Material for the task ::
========================================
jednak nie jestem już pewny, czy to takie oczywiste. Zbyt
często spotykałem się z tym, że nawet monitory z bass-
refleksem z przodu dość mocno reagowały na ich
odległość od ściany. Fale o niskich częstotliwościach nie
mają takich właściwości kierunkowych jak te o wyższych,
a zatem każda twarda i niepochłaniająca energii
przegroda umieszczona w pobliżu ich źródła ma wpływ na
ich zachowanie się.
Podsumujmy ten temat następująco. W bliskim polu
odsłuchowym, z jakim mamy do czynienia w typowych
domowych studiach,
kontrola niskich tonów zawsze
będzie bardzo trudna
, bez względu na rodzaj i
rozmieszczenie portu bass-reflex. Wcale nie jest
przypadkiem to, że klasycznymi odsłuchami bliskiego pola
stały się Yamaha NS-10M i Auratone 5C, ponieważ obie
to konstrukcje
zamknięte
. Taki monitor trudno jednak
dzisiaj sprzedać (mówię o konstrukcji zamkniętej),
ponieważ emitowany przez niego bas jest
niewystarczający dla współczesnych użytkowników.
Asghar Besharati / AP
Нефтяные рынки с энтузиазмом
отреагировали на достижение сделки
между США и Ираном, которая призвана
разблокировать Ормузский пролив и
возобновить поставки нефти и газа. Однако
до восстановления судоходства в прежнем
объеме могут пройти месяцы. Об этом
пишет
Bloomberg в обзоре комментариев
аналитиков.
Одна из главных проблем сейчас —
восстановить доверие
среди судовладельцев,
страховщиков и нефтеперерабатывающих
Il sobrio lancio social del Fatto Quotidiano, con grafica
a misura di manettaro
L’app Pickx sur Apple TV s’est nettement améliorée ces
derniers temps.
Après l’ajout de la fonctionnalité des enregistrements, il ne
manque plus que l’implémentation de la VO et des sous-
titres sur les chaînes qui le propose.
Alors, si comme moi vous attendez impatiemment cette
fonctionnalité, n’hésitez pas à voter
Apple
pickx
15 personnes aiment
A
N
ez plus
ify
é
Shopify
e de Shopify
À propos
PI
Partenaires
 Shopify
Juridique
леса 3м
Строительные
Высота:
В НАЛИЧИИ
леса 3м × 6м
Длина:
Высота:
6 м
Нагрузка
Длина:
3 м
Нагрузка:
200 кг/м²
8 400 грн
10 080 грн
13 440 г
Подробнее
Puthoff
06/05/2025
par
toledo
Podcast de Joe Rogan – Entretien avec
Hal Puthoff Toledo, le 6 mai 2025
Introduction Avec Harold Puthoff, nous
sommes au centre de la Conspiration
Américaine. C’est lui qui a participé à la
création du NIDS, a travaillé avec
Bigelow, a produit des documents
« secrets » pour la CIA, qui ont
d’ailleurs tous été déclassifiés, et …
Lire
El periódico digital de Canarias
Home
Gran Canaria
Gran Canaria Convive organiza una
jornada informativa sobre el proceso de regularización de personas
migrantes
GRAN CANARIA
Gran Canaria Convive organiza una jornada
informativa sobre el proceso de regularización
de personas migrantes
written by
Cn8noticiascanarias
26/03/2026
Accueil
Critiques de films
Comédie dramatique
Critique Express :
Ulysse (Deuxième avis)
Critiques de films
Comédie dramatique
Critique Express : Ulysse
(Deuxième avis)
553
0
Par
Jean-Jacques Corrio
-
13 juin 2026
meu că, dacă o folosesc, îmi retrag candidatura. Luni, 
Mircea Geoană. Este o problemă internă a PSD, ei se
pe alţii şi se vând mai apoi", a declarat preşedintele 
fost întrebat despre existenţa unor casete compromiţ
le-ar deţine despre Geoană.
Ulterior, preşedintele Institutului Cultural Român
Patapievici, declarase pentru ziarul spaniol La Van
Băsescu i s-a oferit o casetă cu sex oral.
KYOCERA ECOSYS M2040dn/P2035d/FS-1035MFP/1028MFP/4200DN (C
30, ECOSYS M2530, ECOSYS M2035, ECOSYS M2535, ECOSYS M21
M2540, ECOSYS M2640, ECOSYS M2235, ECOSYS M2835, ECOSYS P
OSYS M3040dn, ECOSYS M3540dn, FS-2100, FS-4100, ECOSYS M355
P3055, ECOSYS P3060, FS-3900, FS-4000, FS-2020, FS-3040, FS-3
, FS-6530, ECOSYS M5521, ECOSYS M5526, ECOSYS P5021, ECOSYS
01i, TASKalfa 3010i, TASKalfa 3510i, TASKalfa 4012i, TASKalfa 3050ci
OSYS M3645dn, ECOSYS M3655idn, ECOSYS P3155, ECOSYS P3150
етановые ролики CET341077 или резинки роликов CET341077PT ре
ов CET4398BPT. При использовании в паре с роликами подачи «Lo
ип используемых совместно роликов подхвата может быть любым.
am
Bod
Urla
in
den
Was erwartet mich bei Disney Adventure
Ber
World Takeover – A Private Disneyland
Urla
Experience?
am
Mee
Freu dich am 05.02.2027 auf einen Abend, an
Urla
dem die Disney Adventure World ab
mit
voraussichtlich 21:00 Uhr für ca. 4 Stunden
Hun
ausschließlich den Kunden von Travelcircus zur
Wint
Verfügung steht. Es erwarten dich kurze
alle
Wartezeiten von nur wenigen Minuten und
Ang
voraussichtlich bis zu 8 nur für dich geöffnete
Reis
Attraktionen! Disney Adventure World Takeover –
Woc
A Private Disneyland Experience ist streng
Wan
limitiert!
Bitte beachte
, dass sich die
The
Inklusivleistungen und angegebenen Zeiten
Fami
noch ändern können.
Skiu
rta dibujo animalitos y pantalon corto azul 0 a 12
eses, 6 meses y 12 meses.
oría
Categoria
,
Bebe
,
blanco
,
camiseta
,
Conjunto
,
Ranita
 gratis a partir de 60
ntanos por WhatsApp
========================================
Requirement :: Go through the entries above and count the lines with the word "jednak", then give only that number.

Solution for this task :: 2